____ Records to use

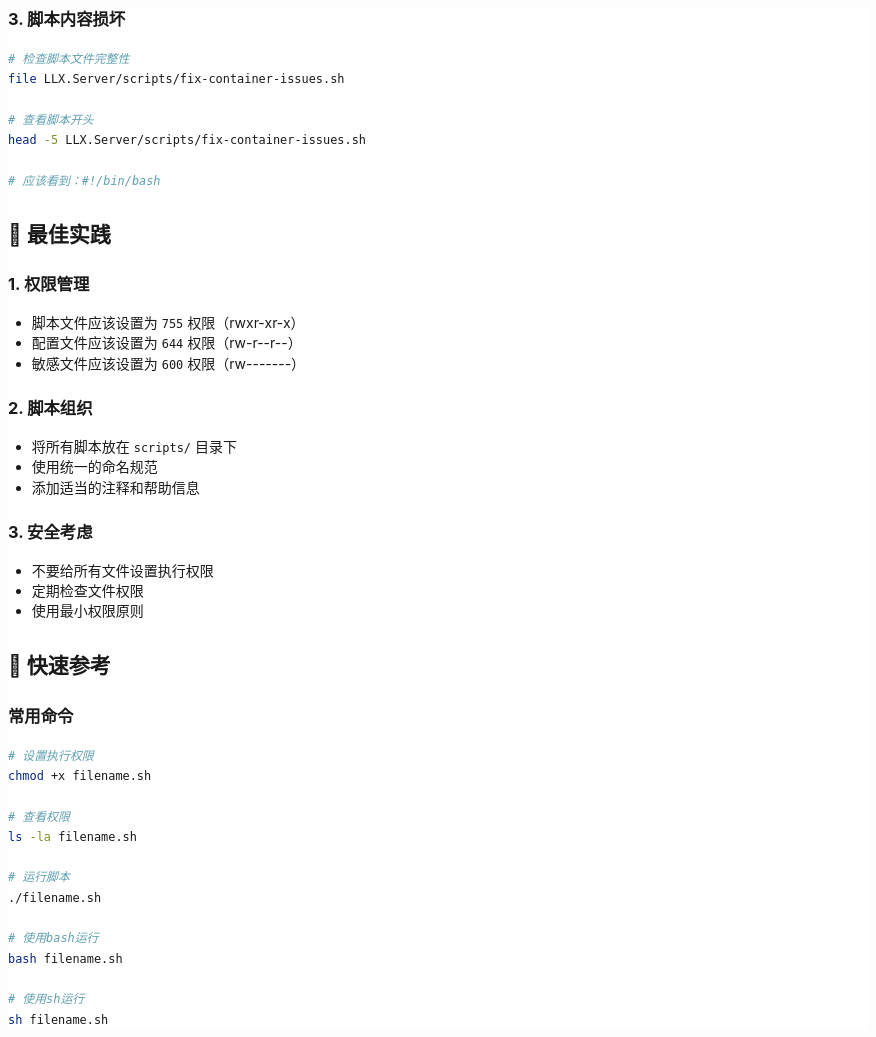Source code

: ### 3. 脚本内容损坏

```bash
# 检查脚本文件完整性
file LLX.Server/scripts/fix-container-issues.sh

# 查看脚本开头
head -5 LLX.Server/scripts/fix-container-issues.sh

# 应该看到：#!/bin/bash
```

## 📝 最佳实践

### 1. 权限管理

- 脚本文件应该设置为 `755` 权限（rwxr-xr-x）
- 配置文件应该设置为 `644` 权限（rw-r--r--）
- 敏感文件应该设置为 `600` 权限（rw-------）

### 2. 脚本组织

- 将所有脚本放在 `scripts/` 目录下
- 使用统一的命名规范
- 添加适当的注释和帮助信息

### 3. 安全考虑

- 不要给所有文件设置执行权限
- 定期检查文件权限
- 使用最小权限原则

## 🎯 快速参考

### 常用命令

```bash
# 设置执行权限
chmod +x filename.sh

# 查看权限
ls -la filename.sh

# 运行脚本
./filename.sh

# 使用bash运行
bash filename.sh

# 使用sh运行
sh filename.sh
```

________

- Your assignment: Set down the whole listing word for word, omitting the pictures.

- Answer to this exercise:
Source code

: ### 3. 脚本内容损坏

```bash
# 检查脚本文件完整性
file LLX.Server/scripts/fix-container-issues.sh

# 查看脚本开头
head -5 LLX.Server/scripts/fix-container-issues.sh

# 应该看到：#!/bin/bash
```

## 📝 最佳实践

### 1. 权限管理

- 脚本文件应该设置为 `755` 权限（rwxr-xr-x）
- 配置文件应该设置为 `644` 权限（rw-r--r--）
- 敏感文件应该设置为 `600` 权限（rw-------）

### 2. 脚本组织

- 将所有脚本放在 `scripts/` 目录下
- 使用统一的命名规范
- 添加适当的注释和帮助信息

### 3. 安全考虑

- 不要给所有文件设置执行权限
- 定期检查文件权限
- 使用最小权限原则

## 🎯 快速参考

### 常用命令

```bash
# 设置执行权限
chmod +x filename.sh

# 查看权限
ls -la filename.sh

# 运行脚本
./filename.sh

# 使用bash运行
bash filename.sh

# 使用sh运行
sh filename.sh
```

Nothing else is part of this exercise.